- _EXERCISE DATA_:
Content starts
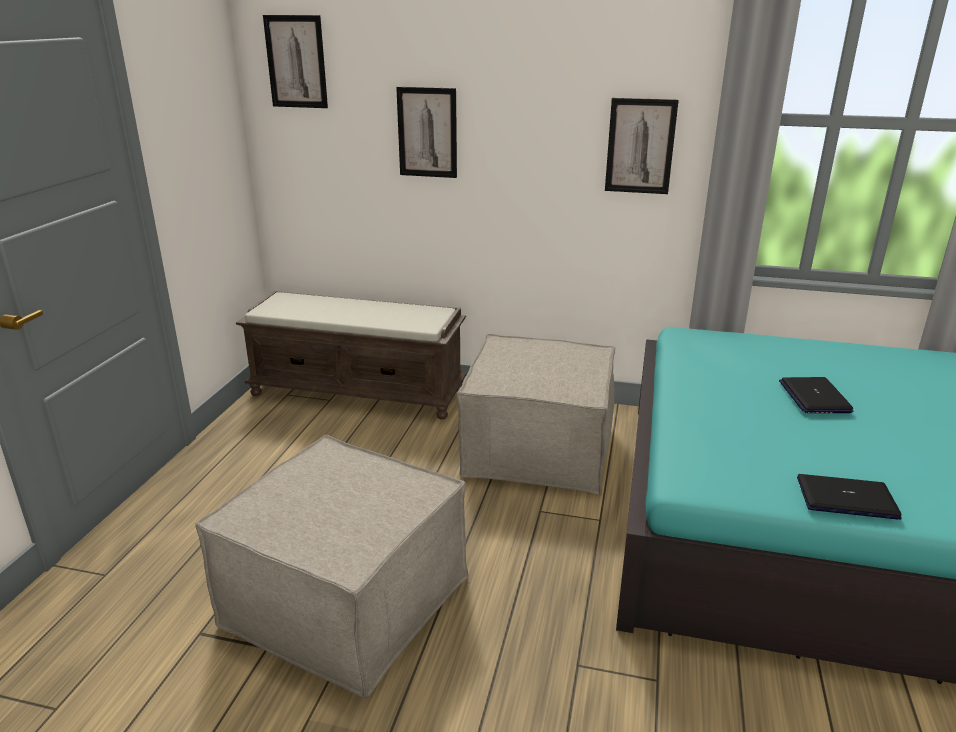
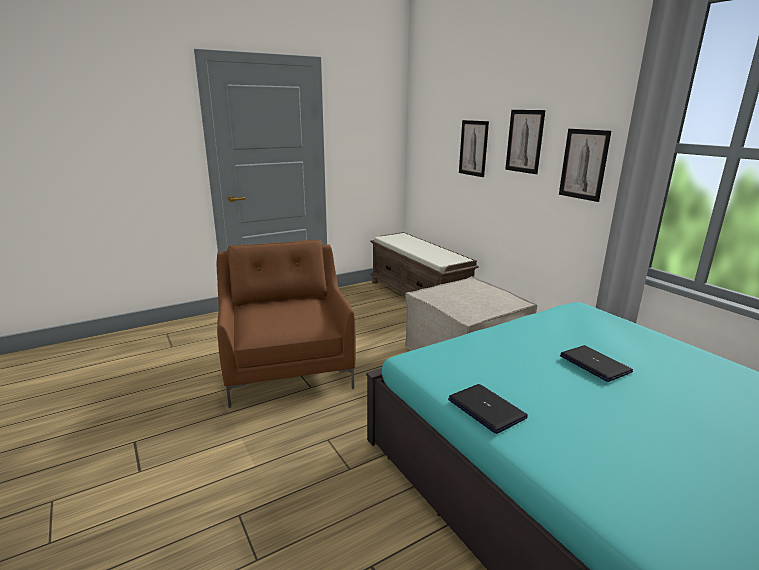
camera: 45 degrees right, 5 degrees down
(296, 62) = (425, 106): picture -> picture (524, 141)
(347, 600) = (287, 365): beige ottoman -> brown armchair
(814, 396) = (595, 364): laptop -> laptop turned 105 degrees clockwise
Content ends
- _TASK PROMPT_: Repeat exactly, and only, the lines from the one containing "(296, 62) = (425, 106): picture" through the last line above.

- _REPLY TO THE TASK_:
(296, 62) = (425, 106): picture -> picture (524, 141)
(347, 600) = (287, 365): beige ottoman -> brown armchair
(814, 396) = (595, 364): laptop -> laptop turned 105 degrees clockwise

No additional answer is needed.